Without a refueling infrastructure on many airfields, it wouldn't fly.
It *could* happen. But with refueling facilities at $2.5 million each, it won't happen soon.
Almost every hangar has power, and most have 3 phase 208 or better. Solar is very easy to install on hangar roofs. At 400Wh/kg, electric flight becomes viable. It will be very hard for H2 to compete past that point.
Posted by: electric-car-insider.com | 25 March 2015 at 05:21 PM
@eci,
>>>>You stated: "Without a refueling infrastructure on many airfields, it wouldn't fly."
At ~$4 per kg of H2 made from solar PV panels right at the FBO's hangars' roofs, using trailerable H2 stations that can be installed in 2 days, this will be equivalent to $2 per gallon of AV gas, and will solve the near-future leaded-fuel availability problem as well. Data from ITM-Power indicated that the amortized cost of H2-station including electrolyzer amount to no more than $1 per kg, and the cost of the H2 stations will come way down with mass deployments and mass production, especially with cheap, non platinum catalysts.
Solar PV energy from the hangar's roof is better off to make H2 in order to allow for quick fillup, and fillup at any times, night or day, sunny or cloudy, something that solar PV for battery charging cannot do.

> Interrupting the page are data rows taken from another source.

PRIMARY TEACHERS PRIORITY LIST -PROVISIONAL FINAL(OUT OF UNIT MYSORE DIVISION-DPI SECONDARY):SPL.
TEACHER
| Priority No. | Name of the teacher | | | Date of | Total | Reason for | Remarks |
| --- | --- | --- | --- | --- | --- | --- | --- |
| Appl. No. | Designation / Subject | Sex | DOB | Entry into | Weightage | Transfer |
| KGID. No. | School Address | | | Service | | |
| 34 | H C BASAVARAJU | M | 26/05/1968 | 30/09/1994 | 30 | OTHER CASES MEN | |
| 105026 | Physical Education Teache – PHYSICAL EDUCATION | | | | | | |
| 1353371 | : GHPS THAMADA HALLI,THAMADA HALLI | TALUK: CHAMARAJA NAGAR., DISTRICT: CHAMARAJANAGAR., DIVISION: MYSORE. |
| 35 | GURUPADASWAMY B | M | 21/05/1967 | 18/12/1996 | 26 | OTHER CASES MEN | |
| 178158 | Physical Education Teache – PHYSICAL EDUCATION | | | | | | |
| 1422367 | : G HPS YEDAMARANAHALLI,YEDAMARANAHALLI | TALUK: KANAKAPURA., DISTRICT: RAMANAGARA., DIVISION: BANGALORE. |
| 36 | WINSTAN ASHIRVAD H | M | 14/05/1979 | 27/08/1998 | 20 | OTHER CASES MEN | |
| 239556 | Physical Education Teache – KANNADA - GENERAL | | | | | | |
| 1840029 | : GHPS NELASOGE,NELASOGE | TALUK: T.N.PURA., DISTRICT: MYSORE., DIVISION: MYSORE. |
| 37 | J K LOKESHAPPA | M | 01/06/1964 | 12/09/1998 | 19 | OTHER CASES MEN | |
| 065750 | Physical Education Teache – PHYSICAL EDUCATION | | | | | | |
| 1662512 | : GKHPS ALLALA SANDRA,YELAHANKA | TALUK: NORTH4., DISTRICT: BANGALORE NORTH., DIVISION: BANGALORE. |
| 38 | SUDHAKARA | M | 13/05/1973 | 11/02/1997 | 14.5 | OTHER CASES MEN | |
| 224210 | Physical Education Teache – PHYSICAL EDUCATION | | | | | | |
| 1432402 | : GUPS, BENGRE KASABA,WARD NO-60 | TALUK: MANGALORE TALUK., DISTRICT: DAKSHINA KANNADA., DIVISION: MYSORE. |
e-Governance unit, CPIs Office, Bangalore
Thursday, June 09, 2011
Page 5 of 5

400 Wh/kg is nothing in comparison to H2's capability of 2,000 Wh/kg. The added advantage of H2 tanks are that they can be made load-sharing with the aircraft structures, thereby gaining more weight savings not possible with the battery packs.
At 5,000 psi, short automotive cylindrical H2 tanks are capable of 6% wt percentage of H2, but very long and thin H2 tanks designed for aircraft's are capable of 8% wt. percentage even before consideration of being load-sharing with the aircraft that can allow the aircraft's structural weight beside the tanks' wt. to be halved.
Posted by: Roger Pham | 25 March 2015 at 10:40 PM
I'd love to see it. But the lightest carbon fiber tanks are about 200 lbs. and volumetrically very problematic for aircraft. Size means parasitic drag and frontal area. You can't put an extra 200 lbs in the tail even if you have the volume.
NASA did a design study and actually built an H2 GA aircraft a few years ago. They concluded that volumetrically it just doesn't work out.
Im sorry I don't have the link any more, but I'll post if it I come across it.
Posted by: electric-car-insider.com | 25 March 2015 at 11:26 PM
The only fuel cell plane that I am aware of is the Antares H2, with the H3 on the drawing board.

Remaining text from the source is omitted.